Sizi 2008 yılına geri götürmek istiyorum. Zor günlerdi. “Parti kapatma davası” sürecinde “herşeyi sıfırdan yapmalıyız” demiştiniz. Küçük bir siyasi parti olsa da bir partinin Genel Başkanı sıfatı ile yanınızdaydım ve o özel toplantılarımızda dinamik, pratik ve güçlü duruşunuzdan çok etkilenmiştim. Sıfırdan tüm teşkilatları parti dışından yepyeni isimlerle oluşturabiliyor olmanız siyasi zekanızı ve cesur liderliğinizi ortaya koyuyordu. O gün millet iradesi güçlü geldi. Oligarşik bürokrasinin millet iradesine darbesi engellenmiş oldu. Bizzat yaşadığım bu deneyimlerden dolayı, 16 Temmuz sabahı siyasette en tepeden en alt kademeye kadar tertemiz isimler, yeni yüzler ve yeni bir vizyon açılması noktasında irade göstereceğinizi hayal etmiştim. En büyük hayal kırıklığımı bu noktada yaşadım. Sadece ben değil tüm halkımız sizden bu liderliği bekliyordu. Oysa ipleri elinize almak yerine dizginleri “şoven amigolara” bıraktınız.

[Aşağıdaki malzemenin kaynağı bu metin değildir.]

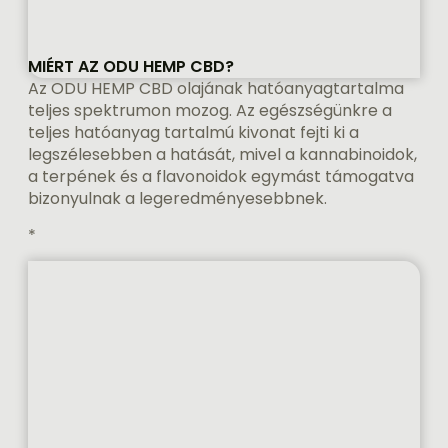
MIÉRT AZ ODU HEMP CBD?
Az ODU HEMP CBD olajának hatóanyagtartalma
teljes spektrumon mozog. Az egészségünkre a
teljes hatóanyag tartalmú kivonat fejti ki a
legszélesebben a hatását, mivel a kannabinoidok,
a terpének és a flavonoidok egymást támogatva
bizonyulnak a legeredményesebbnek.
*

Tek kabiliyetleri size “yalakalık” yapmak olan ve yanınızda aman efendim “fitne” diye konuşanları ciddiye almayın lütfen! Ben toplumda oluşan bir çok fikri samimi, açık ve hesapsızca dile getiriyorum. O yıllarda “bir beklentimin olup olmadığını” sorduğunuzda hiçbir beklentimin olmadığını söylemiştim. O gün olduğu gibi bugün de ne makam, ne mevki, ne şan ne de şöhret hislerimi tarif edemez. Amacım; vatanperverâne duygularla doğruları dile getirmek.
Bugün üzülüyorum. Nereye baksanız elinizde kalıyor. Türkiye’yi yönetmeye çalıştığınız siyasi ihtiyarları görüyorum. Hepsi yorgun, yetersiz, umutsuz ve kabiliyetsiz yüzler… Yüzlerce eleştiri almış ve haklarında onlarca iddia barındıran kirlenmiş isimler! Üzülüyorum. Siz bu değilsiniz. Kazandığınız her seçimde millete böyle bir Türkiye vaat etmediniz. Vaatlerinizi gerçekleştirmelisiniz. Ülkeyi birleştirmeli, medyayı özgürleştirmeli, adaleti tesis etmeli ve bambaşka bir Türkiye ile dünyaya ilham vermelisiniz… Yeniden yüreğimizdeki umudu tesis etmeli ve her kesimi kucaklayarak, güvenle geleceğimize bakmalıyız.
Türkiye’nin bu kapasitesi var. Lütfen Türkiye’ye güvenin. Siyasi amigoların iftiralarına kulak verip ülkenin içine kapanmasına müsaade etmeyin; tam tersi tüm dünyada atağa geçelim. Bu ülkeye ve bu ülkenin seçilmiş Cumhurbaşkanına yakışan budur. Lütfen unutmayın; ülkeyi, girdiği bu karanlık tünelden çıkartmak zorundayız. Başka şansımız yok. Çünkü Başka Türkiye yok.